• Given problem:
Copy verbatim the lines of the items from the line containing "sample h=12 m=43" up to and including the last line of the items.

• Records to use:

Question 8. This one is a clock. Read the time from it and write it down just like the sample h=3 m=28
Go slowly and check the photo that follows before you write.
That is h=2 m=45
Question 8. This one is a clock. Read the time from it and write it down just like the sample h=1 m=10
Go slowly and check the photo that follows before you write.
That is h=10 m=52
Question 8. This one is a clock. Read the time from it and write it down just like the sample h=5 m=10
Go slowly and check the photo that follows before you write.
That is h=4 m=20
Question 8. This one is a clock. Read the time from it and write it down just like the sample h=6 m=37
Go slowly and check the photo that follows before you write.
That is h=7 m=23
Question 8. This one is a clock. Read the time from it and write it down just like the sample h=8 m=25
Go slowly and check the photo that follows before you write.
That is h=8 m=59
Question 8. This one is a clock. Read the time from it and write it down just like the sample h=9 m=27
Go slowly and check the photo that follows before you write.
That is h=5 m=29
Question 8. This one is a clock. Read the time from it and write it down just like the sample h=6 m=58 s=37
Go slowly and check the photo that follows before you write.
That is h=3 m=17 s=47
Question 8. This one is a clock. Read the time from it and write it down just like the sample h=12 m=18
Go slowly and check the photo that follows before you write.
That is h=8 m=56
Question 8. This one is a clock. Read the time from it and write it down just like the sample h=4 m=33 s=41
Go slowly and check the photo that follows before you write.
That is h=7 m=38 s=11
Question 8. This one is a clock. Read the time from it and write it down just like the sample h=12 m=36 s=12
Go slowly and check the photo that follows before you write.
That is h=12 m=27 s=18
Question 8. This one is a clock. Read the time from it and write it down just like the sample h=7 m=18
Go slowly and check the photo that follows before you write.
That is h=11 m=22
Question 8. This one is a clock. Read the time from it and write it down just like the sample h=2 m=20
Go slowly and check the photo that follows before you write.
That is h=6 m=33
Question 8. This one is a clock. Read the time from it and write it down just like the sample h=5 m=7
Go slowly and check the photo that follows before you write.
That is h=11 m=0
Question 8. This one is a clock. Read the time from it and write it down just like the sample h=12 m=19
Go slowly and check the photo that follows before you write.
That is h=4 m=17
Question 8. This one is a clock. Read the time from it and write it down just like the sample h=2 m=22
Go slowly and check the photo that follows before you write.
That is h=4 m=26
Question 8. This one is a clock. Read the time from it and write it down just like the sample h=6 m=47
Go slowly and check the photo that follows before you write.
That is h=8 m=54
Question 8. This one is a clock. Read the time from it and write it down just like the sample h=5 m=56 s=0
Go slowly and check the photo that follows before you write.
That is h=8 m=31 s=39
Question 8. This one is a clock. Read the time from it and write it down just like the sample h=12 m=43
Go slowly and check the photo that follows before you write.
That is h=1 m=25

• Written response:
Question 8. This one is a clock. Read the time from it and write it down just like the sample h=12 m=43
Go slowly and check the photo that follows before you write.
That is h=1 m=25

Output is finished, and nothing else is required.